Frightened Rabbit’s 2008 album The Midnight Organ Fight seemed to catch most folks off-guard. There was just something raw and emotionally honest about this little Scottish band that listeners could really connect with. For me personally, it happened when I first heard the stellar song, “The Modern Leper,” which was enough to cause me to do a double-take. I had to hear more music from this band. Well, the thing about first impressions is that you can only make them once, and while there were probably a bunch of listeners who had caught Frightened Rabbit’s first album, Sing the Grey, I would be willing to wager that there were an equal number who had their introductions made by that great sophomore album. This being the case, The Winter of Mixed Drinks is an important album for the band, where they have the burden of proving that the excitement generated from that first impression wasn’t just a flash in the pan.

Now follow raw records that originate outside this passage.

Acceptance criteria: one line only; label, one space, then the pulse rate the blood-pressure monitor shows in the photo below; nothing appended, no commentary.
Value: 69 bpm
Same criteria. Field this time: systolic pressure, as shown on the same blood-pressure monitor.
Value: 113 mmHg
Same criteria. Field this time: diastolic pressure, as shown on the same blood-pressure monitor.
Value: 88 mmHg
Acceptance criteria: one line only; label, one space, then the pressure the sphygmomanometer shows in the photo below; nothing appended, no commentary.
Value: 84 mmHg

While the title of the album never ceases to make me cringe, it is undeniable that on The Winter of Mixed Drinks, Frightened Rabbit is able to largely cultivate a more robust sound. While the band made the wise decision of bringing back Peter Katis as their producer (he also produced Midnight Organ), they clearly were determined to create a more rich sound here on their third album. This is something that they accomplished. This was evident even early-on from the two singles, “Swim Until You Can’t See Land” and “Nothing Like You,” which preceded the album’s release. Both songs are more lively and crowded affairs than virtually any track off of their previous two albums, and while the bare-bones aesthetic of much of the music off Midnight Organs could be attributed as giving that album much of its charm, both tracks seem much more readily able to fill the shoes of a traditional single than anything you had previously heard from the band.

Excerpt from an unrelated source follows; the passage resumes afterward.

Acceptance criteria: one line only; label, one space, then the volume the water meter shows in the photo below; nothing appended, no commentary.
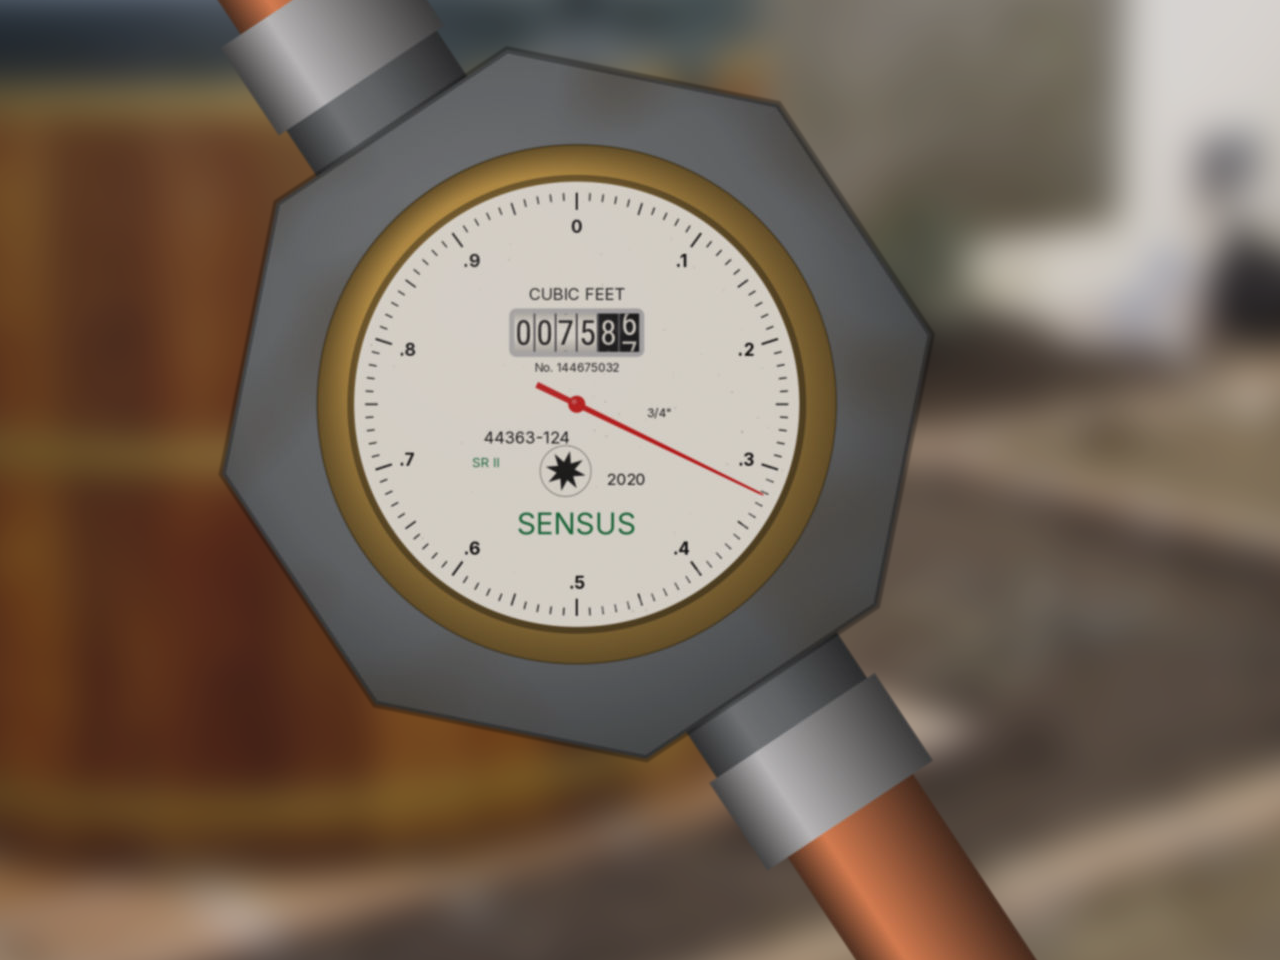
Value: 7586.32 ft³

This does, however, lead to one of my complaints about The Winter of Mixed Drinks, though, in that sometimes I feel some of the wittiness and endearing tenderness of their previous couple albums was sacrificed in attempt to be a little more cute and catchy. ”FootShooter,” for example is a song that strikes me as being a bit too on-the-nose and cute for its own good. It’s not that the song is outright “bad,” per-say, more just that it seems like the average work of a lessor band. I found “Not Miserable,” to be similarly tedious, as it brought all the melancholy of the band’s better work, but none of the articulation that made that bleak subject matter endearing. Both songs were the kind that were enjoyable enough on the first listen, but didn’t really hold up at all through any kind of repeat visits.
Fortunately, on the album’s high points, Frightened Rabbit seem able to combine their more intricate musical composition with the same biting lyrical content of their previous standout tracks. Perhaps the best example of this is the track “The Wrestle,” which not only manages to be pretty damn catchy, but with lyrics like “the vice clinch of the struggle, I can’t give into the weight of, the clothe-less wrestle” it also manages to be one of the more inventive and interesting songs that I’ve heard about sex in a long, long, time — and make no mistake about it, with a subject as well worn as that, this is no small amount of praise. Just as impressive is that when the song swells (a strange choice of words given the subject matter?) to its chorus, it is every bit as triumphantly hooky as the chorus on “Swim Until You Can’t See Land.” I also found it worth noting that the band could be every bit as effective when the subject matter is a bit more playful, as was the case on “The Wrestle,” as when they are sounding bleak and heartbroken.
There were also some moments on this album where the band made some choices that I couldn’t help but find to be absolutely bizarre. The forgettable “Man / Bag of Sand” is a primary example of this. The song is essentially a loose rehash of “Swim Until You Can’t See Land” with some loose acoustic guitar and the vocals dialed way back. This would struck me a strange choice to include as a b-side on a single, let alone being stuck in the middle of their album. They virtually replicated this decision with the last song of the album, an alternate version of “Things,” that is basically just an acoustic version of the opener. The fact that I wasn’t really over the moon for the first version of the track probably didn’t help to endear me too much to the this second incarnation. Additionally, I was similarly lukewarm about the inclusion of “Skip the Youth,” which at six minutes-plus, seems to kind of meander on far longer than necessary without ever really going anywhere in particular. All in all, these three songs just seemed weird in contrast with the more fully-realized sound of the other nine on the album.
There is enough about The Winter of Mixed Drinks that I both really enjoyed and really did not, that I am not quite comfortable calling the LP really either a step forward or a step backward for the band. In all actuality, it’s probably an example of the group moving sideways. They may not have captured the same magic of Midnight Organ, but it is not as though there’s anything here that really turned me off to the band’s music. Frightened Rabbit shows signs of growth, but as often is the case, there are also some growing pains. At least, though, the band seems as though they won’t be content with just standing still.